Amplitude brings together three very powerful elements — your product usage data, behavioral analytics, and AI automation — to help product owners make well-informed product decisions that will drive growth.
Take advantage of Amplitude’s automated reports for a quick understanding of your user path and trustworthy insights that will help you improve that path. The reports even call out actionable items, so you always know where to focus next to build a better product and better business results.
Mixpanel
Mixpanel’s interface enables product teams to posit a new product or feature idea, validate it through testing, then follow it through launch to monitor outcomes and make tweaks.
With a focus on making product analytics accessible to everyone, Mixpanel makes it approachable to understand what’s going on in your product without diving into code. Use the platform to measure growth and retention, visualize product usage trends, and even watch how folks use your technology in real time.
Smartlook
We wanted to add Smartlook to this list as it offers an interesting feature that the other product analytics platforms don’t — heatmaps.
Smartlook’s heatmaps record user interactions so you can see what your actual visitors are doing, where they spend the most time, where they tend to bounce, and so on. This visual take on studying user engagement is a fresh perspective that many product managers may welcome.
User research
User research software includes applications designed to facilitate the process of gathering, analyzing, and interpreting data about user behavior, preferences, and experiences. It helps businesses and product teams gain insights into their users’ needs, motivations, and pain points — in turn informing software development and design decisions.
Typeform

Typeform is a versatile builder that allows its users to create engaging and interactive forms, surveys, quizzes, and questionnaires. All of which can be applied to conduct user research.
Typeform’s goal is to “break the norm” with forms that feel different and refreshing. They believe this is an effective way to help businesses get more of the data types they need.

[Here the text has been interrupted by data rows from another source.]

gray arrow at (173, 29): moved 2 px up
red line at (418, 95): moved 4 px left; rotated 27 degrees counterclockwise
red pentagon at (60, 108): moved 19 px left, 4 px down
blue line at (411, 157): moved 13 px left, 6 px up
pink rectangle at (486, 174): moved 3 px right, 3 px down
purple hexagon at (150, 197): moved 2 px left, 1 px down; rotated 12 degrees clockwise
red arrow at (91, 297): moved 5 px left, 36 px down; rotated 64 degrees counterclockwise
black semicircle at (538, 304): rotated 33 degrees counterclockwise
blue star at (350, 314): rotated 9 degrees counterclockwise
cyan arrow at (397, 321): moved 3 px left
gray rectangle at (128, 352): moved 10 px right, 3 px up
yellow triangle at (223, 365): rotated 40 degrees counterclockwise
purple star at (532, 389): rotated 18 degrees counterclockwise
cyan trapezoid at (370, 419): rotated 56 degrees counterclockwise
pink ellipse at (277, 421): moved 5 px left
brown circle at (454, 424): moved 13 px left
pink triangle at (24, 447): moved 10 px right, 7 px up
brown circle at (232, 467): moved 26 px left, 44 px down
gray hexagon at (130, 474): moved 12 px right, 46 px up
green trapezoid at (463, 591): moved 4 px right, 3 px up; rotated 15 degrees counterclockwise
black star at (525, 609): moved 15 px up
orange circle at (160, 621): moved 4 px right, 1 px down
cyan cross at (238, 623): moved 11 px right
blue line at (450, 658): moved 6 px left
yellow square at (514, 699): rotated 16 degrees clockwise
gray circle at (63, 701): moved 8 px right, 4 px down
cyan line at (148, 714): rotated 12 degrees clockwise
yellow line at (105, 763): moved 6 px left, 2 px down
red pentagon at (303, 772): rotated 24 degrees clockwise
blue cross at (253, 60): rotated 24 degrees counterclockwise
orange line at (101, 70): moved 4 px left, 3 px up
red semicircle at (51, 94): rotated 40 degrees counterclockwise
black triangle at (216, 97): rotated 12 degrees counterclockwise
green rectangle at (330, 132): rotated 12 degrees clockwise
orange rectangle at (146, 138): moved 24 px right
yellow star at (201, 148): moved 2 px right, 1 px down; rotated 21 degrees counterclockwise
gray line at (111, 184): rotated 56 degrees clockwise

With embedding capabilities and more than 100 integrations, product managers should be able to find a way to apply Typeform for their user research needs.
SurveyMonkey
A staggering 20 million questions are answered every day through SurveyMonkey.
This survey app streamlines the process of creating, distributing, and understanding questionnaires. Product owners can use it to monitor customer satisfaction, continually gather customer feedback, and boost user happiness just by regularly asking for their opinions.
Intercom
Intercom is an AI-powered customer service platform that features a help desk and chatbot so your product can deliver proactive support.
Although it’s not specifically designed for user research, the reporting capabilities of Intercom make it a powerful application for gaining insight into customer behavior and desires.
Bonus: Industry research
Though it’s not usually delivered in the software format — which is why this category is in the bonus section — an industry research resource will give product managers access to comprehensive information and analytics about their industry and market. This enables you to gather insights, monitor trends, and make informed decisions.
Gartner

Gartner is a leading research and advisory firm that publishes technology-focused analysis across tons of different industries.
Since Gartner is well-known for its in-depth research, analysis, and insights, it’s a great place for product people to go when figuring out where gaps exist in the market and how to design products that meet a specific demand.
Gartner’s famous market guides and magic quadrant rankings are also useful for competitive analysis.
How will you tackle your product planning initiative?
If you’ve found yourself in a state of analysis paralysis thanks to the hundreds of product and project planning platforms on the market, we hope this guide will assist you in narrowing down your choices and putting together your best product planning methodology.